The National Institute of Standards and Technology is seeking public comments on its draft guidance on securing internet routing, particularly Border Gateway Protocol, or BGP. The draft document published Friday provides information and recommendations on how information security officers and managers can prevent internet routing incidents across federal enterprise networks.
The BGP is the routing protocol that distributes compute pathways between autonomous networks, allowing for the seamless transfer of information. It is a critical component of the internet, which is why its security, especially in government, is paramount.
Table of Contents
BGP Vulnerabilities, Solutions
According to NIST, the guidance is part of its response to increasing internet routing incidents, especially involving BGP. The BGP reportedly lacks security and resilience, making it vulnerable to malicious attacks.
Threats targeting the BGP include prefix hijacking and route leaks, which can result in denial of service and network performance degradation.
Another internet routing vulnerability is source address spoofing to avoid traceability.
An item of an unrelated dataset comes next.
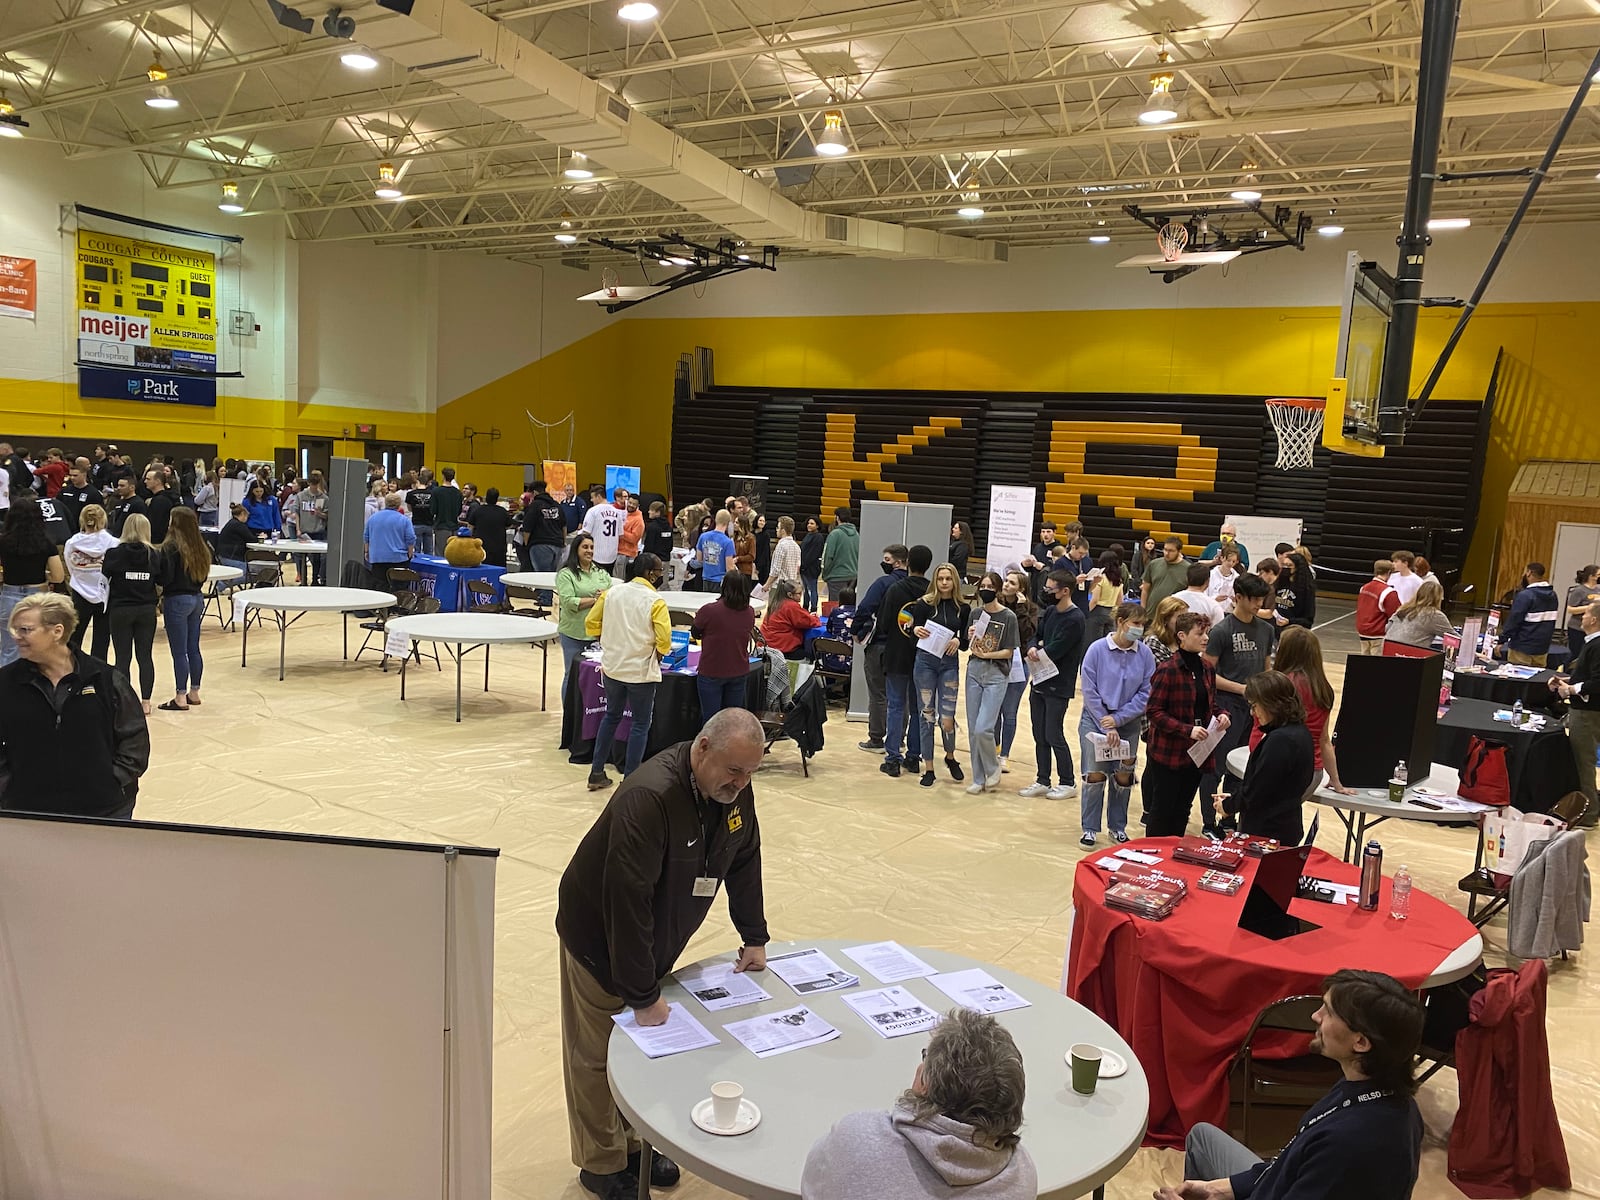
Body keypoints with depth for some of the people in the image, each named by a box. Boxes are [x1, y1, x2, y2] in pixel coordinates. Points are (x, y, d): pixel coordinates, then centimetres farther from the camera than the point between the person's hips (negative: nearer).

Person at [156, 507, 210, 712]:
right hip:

Many malicious actors use IP source address spoofing to carry out denial of service attacks, potentially crippling a target network.
The draft document identifies all vulnerabilities associated with BGP, and provides mitigation strategies to potential risks.
For instance, NIST recommends Resource Public Key Infrastructure certification and Route Origin Authorization to enhance internet routing security and resilience. The agency also listed down technologies that can minimize vulnerabilities such as remotely triggered black hole filtering, source address validation and unicast Reverse Path Forwarding.
Comments on the public draft of the NIST Special Publication 800-189, Border Gateway Protocol Security and Resilience will be accepted until Feb. 25.
Wider Government Effort to Strengthen Internet Routing Security
The NIST publication is part of the U.S. government’s efforts to address the vulnerabilities of internet routing. The White House Office of the National Cyber Director on Sept. 4, 2024, published a 19-page report titled ”Roadmap to Enhancing Internet Routing Security.”
The ONCD also partnered with the Cybersecurity and Infrastructure Security Agency to establish the Internet Routing Security Working Group. The working group will create a risk assessment framework for network operators to prioritize IP address resources.